Wednesday, November 02, 2011

My bizarre employment history, or how On the slow train became Home in the railroad earth

In April of 2005 I was living in an efficiency apartment in Northeast Philadelphia, while my wife and son were in Elkhart, Indiana. It was the fourth phase in my career with Amtrak, which began in Chicago in 1984, and contiunes today in South Bend. I started at the Chicago Reservation Sales Office in February, after working for the Franch National Railroads' Chicago office and then for CIT Tours, the agency representing the Italian State Railways.

Kathleen and I lived in Oak Park, Illinois at the time. Our two daughters were born there, and by 1989 we had a third chid on the way. Rents were high in Oak Park, and inexpensive places to live in the Chicago area often came with second-rate schools. So we were looking for a smaller city, where the cost of living was lower. We were hoping for something near Iowa, where we both grew up. I had put in for a voluntary transfer to work as a ticket agent in numerous cities in the upper Midwest. Elkhart, Indiana wasn't one of them.

But Frank Stoy, the station supervisor in Toledo needed an agent in Elkhart. We looked at the town, liked it, and I made the transfer. We bought a house and moved while Kathleen was eight months pregnant. Our son Jim was born October 10, 1989--a little over a month after we moved.
Four years later, after Amtrak closed the station in Fort Wayne, I lost my Elkhart ticket agent job. But because I hadn't yet worked five years under the voluntary transfer, I still had seniority in Chicago.

For ten years--from December 1993 until December 2003--I was back at the Chicago call center, commuting from Elkhart on Amtrak and/or the South Shore (the latter involved a drive to South Bend or Michigan City). In the last few years I had enough seniority to work a four-day, ten-hour shift.
That all came to an end when Amtrak management decided to close the Chicago call center. I still believe that was a mistake, but upper management had made the decision. Even Richard M. Daley's offer of giving us a rent-free lease in an upper floor of the Carson's building did not sway the top brass. I had the choice of staying in Chicago or transferring to one of the remaining call centers.

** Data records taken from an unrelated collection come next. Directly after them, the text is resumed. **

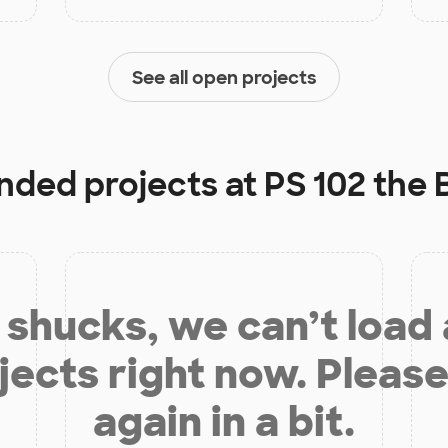
See all open projects
unded projects at
PS 102 the
shucks, we can’t load
jects right now. Please
again in a bit.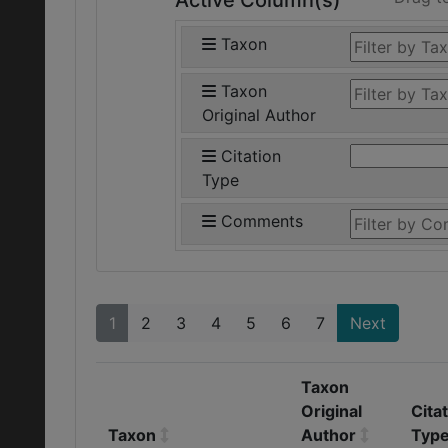
Active Column(s)
Taxon
Taxon
Original Author
Citation
Type
Comments
1
2
3
4
5
6
7
Next
Taxon
Original
Cita
Taxon
Author
Typ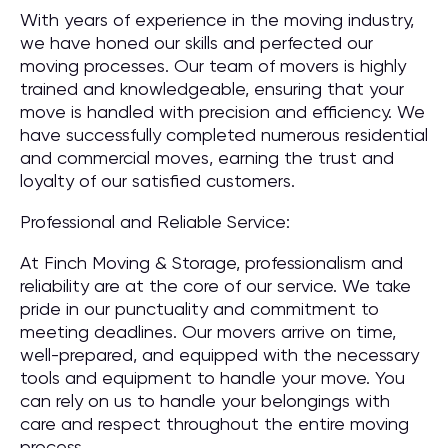
With years of experience in the moving industry,
we have honed our skills and perfected our
moving processes. Our team of movers is highly
trained and knowledgeable, ensuring that your
move is handled with precision and efficiency. We
have successfully completed numerous residential
and commercial moves, earning the trust and
loyalty of our satisfied customers.
Professional and Reliable Service:
At Finch Moving & Storage, professionalism and
reliability are at the core of our service. We take
pride in our punctuality and commitment to
meeting deadlines. Our movers arrive on time,
well-prepared, and equipped with the necessary
tools and equipment to handle your move. You
can rely on us to handle your belongings with
care and respect throughout the entire moving
process.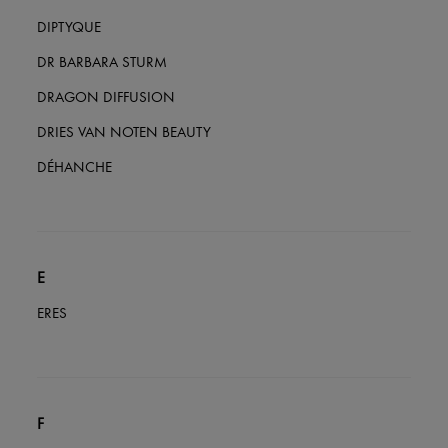
DIPTYQUE
DR BARBARA STURM
DRAGON DIFFUSION
DRIES VAN NOTEN BEAUTY
DÉHANCHE
E
ERES
F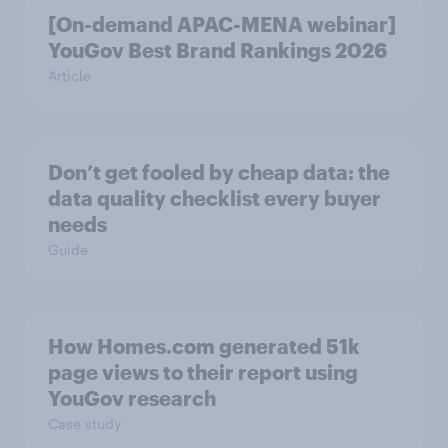
[On-demand APAC-MENA webinar]
YouGov Best Brand Rankings 2026
Article
Don’t get fooled by cheap data: the
data quality checklist every buyer
needs
Guide
How Homes.com generated 51k
page views to their report using
YouGov research
Case study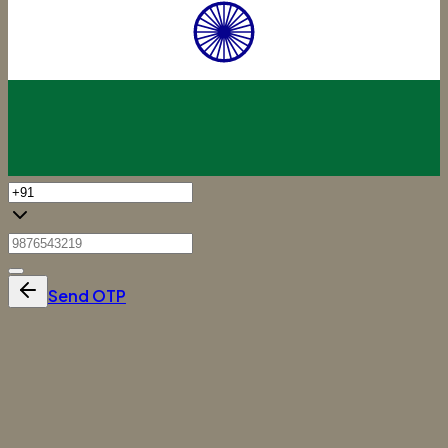
Send OTP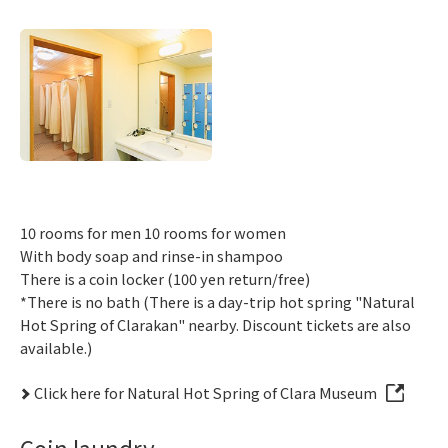
10 rooms for men 10 rooms for women
With body soap and rinse-in shampoo
There is a coin locker (100 yen return/free)
*There is no bath (There is a day-trip hot spring "Natural
Hot Spring of Clarakan" nearby. Discount tickets are also
available.)
Click here for Natural Hot Spring of Clara Museum
Coin laundry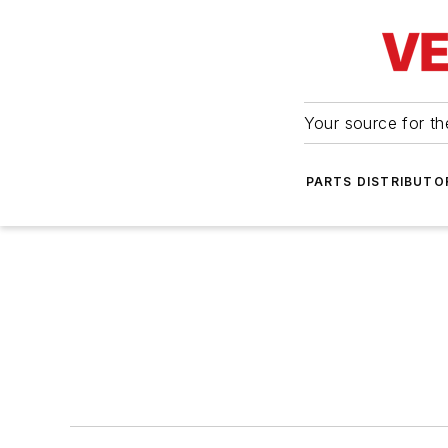
Your source for the
PARTS DISTRIBUTO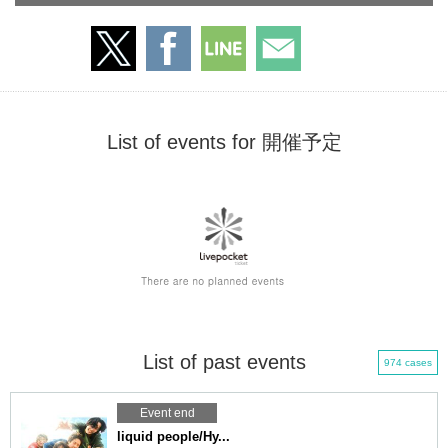
List of events for 開催予定
List of past events
974 cases
Event end
liquid people/Hy...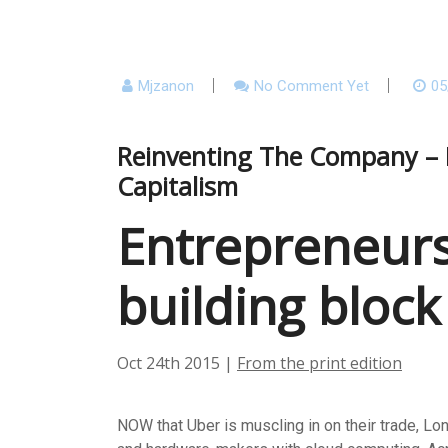
Mjzanon
No Comment Yet
05
Reinventing The Company – E
Capitalism
Entrepreneurs
building block
Oct 24th 2015
|
From the print edition
NOW that Uber is muscling in on their trade, Lo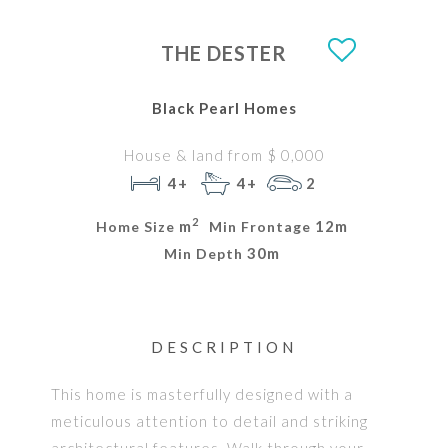
THE DESTER
Black Pearl Homes
House & land from $ 0,000
4+
4+
2
2
m
12m
Home Size
Min Frontage
30m
Min Depth
DESCRIPTION
This home is masterfully designed with a
meticulous attention to detail and striking
architectural features. Walk through your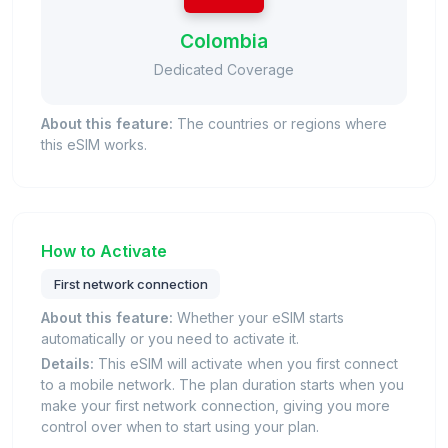
Colombia
Dedicated Coverage
About this feature:
The countries or regions where
this eSIM works.
How to Activate
First network connection
About this feature:
Whether your eSIM starts
automatically or you need to activate it.
Details:
This eSIM will activate when you first connect
to a mobile network. The plan duration starts when you
make your first network connection, giving you more
control over when to start using your plan.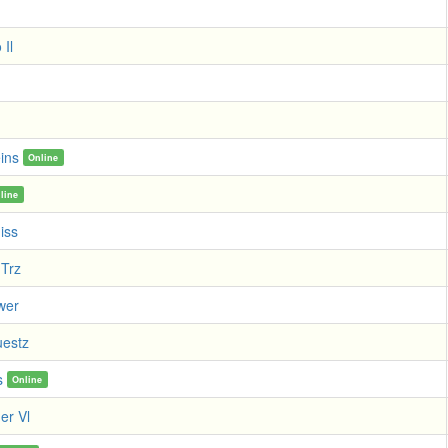
 Il
ins
Online
line
iss
Trz
wer
estz
s
Online
er Vl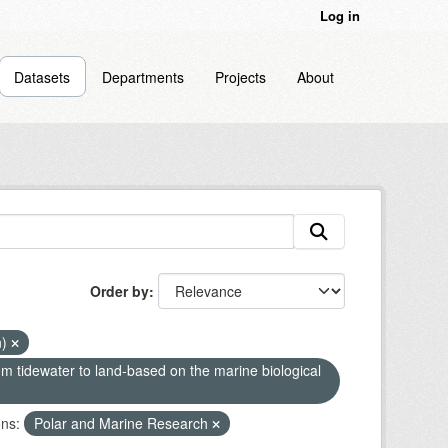
Log in
Datasets
Departments
Projects
About
Order by
n)
om tidewater to land-based on the marine biological
ns:
Polar and Marine Research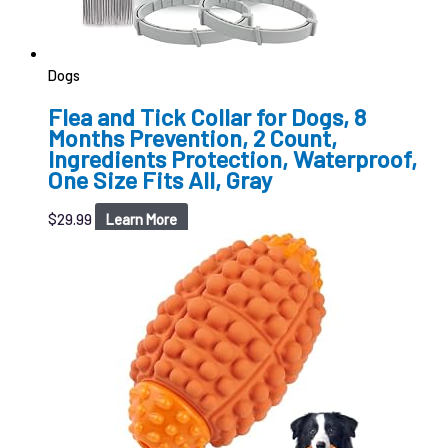
Dogs
Flea and Tick Collar for Dogs, 8
Months Prevention, 2 Count,
Ingredients Protection, Waterproof,
One Size Fits All, Gray
$
29.99
Learn More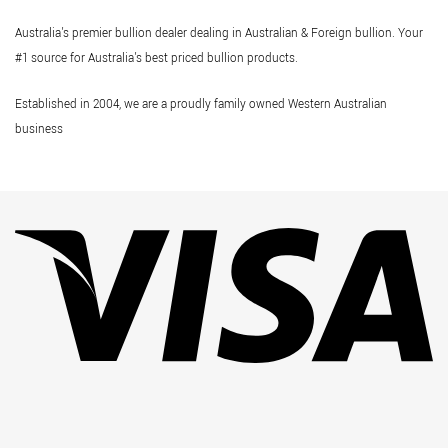
Australia's premier bullion dealer dealing in Australian & Foreign bullion. Your
#1 source for Australia's best priced bullion products.
Established in 2004, we are a proudly family owned Western Australian
business
Vi
Pa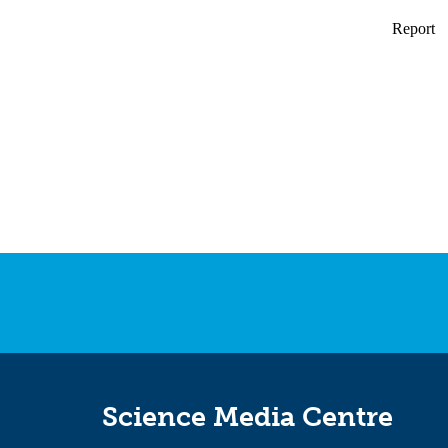
Science Media Centre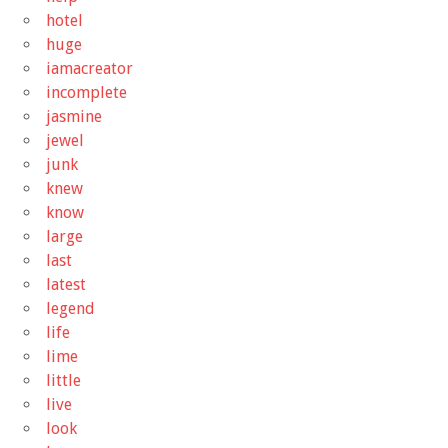
hotel
huge
iamacreator
incomplete
jasmine
jewel
junk
knew
know
large
last
latest
legend
life
lime
little
live
look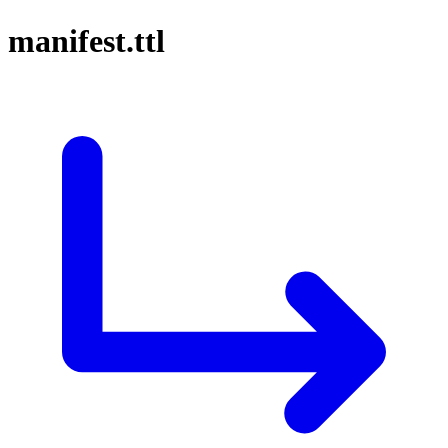
manifest.ttl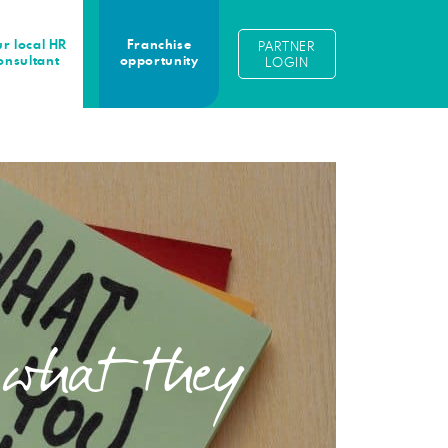
r local HR
Franchise
PARTNER
onsultant
opportunity
LOGIN
 what they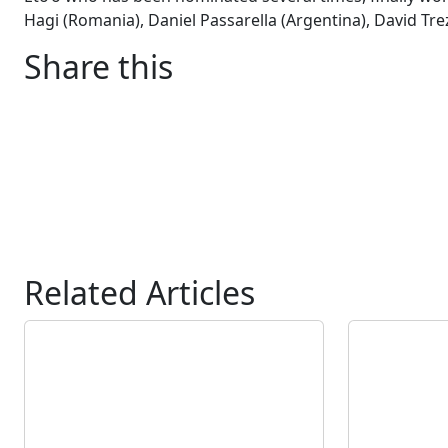
Hagi (Romania), Daniel Passarella (Argentina), David Tre
Share this
Related Articles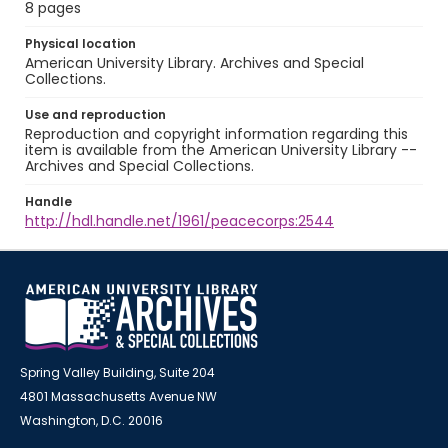
8 pages
Physical location
American University Library. Archives and Special
Collections.
Use and reproduction
Reproduction and copyright information regarding this
item is available from the American University Library --
Archives and Special Collections.
Handle
http://hdl.handle.net/1961/peacecorps:2544
Spring Valley Building, Suite 204
4801 Massachusetts Avenue NW
Washington, D.C. 20016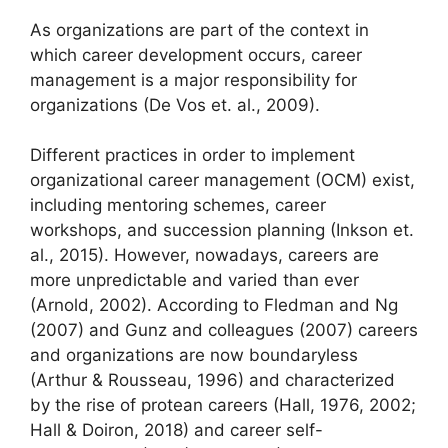
As organizations are part of the context in
which career development occurs, career
management is a major responsibility for
organizations (De Vos et. al., 2009).
Different practices in order to implement
organizational career management (OCM) exist,
including mentoring schemes, career
workshops, and succession planning (Inkson et.
al., 2015). However, nowadays, careers are
more unpredictable and varied than ever
(Arnold, 2002). According to Fledman and Ng
(2007) and Gunz and colleagues (2007) careers
and organizations are now boundaryless
(Arthur & Rousseau, 1996) and characterized
by the rise of protean careers (Hall, 1976, 2002;
Hall & Doiron, 2018) and career self-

Given the unstable situation in Chicago, I went to Philly. The girls were both in college by this time, but Jim was still in high school. The original plan was for all of us to move to Philly, but it's not easy to sell a house and Jim really wanted to graduate from Elkhart Memorial. So I ended up commuting back and forth, usually riding down to Washington on the Northeast Regional and switching to the Capitol Limited back to Elkhart. Because the Capitol winds its way along the river valleys of Maryland and Pennsylvania, it was very much the slow train. I had a recording of the King's Singers performing the Flanders and Swann's song, "Slow Train, and I remembered Bob Dylan's rambling poem on the album cover of Highway 61 Revisited beginning, "On the slow train time does not interfere." "On the slow train" seemed an apt name for my blog.

I kept it after I transferred to Bloomington-Normal. Illinois, and began driving every week between there and Elkhart. In the spring of 2009 we were in the process of moving to Bloomington when, after getting indigestion from eating a toasted tortilla with Pace 3 Pepper Salsa, I went to the computer and checked the Amtrak job website and saw a job opening in South Bend. I was supposed to have been notified of the job, as I had a transfer application in. Once I got hold of the station supervisor, the job was mine. Since July of 2009, I've been living in Elkhart and working in South Bend, some 15 miles away. So I haven't been "on the slow train" for some time. I also haven't been blogging much, as other things have taken precedence. Still, I'd like to blog more, and changing the name to "Home in the Railroad Earth seems appropriate. It's a variation of lines from Jack Kerouac's prose poem, "October in the Railroad Earth," which has been a favorite of mine ever since I first heard it, with Kerouac reading the poem to Steve Allen's piano accompaniment.

Elkhart, a railroad town for more than a century, and still the home to one of the Norfolk Southern's biggest rail yards, is surely of the Railroad Earth.

Of course, the Republican Congress would like me to be unemployed. Not personally, of course, but because I work for Amtrak. And while it doesn't look as though it will succeed in killing my employer, it may very well force Amtrak to cut its long-distance service. I still have seniority in Philadelphia, so I could end up moving back. But Kathleen would be going with me. And with no slow train to ride, I'd have to come up with a new name for the blog.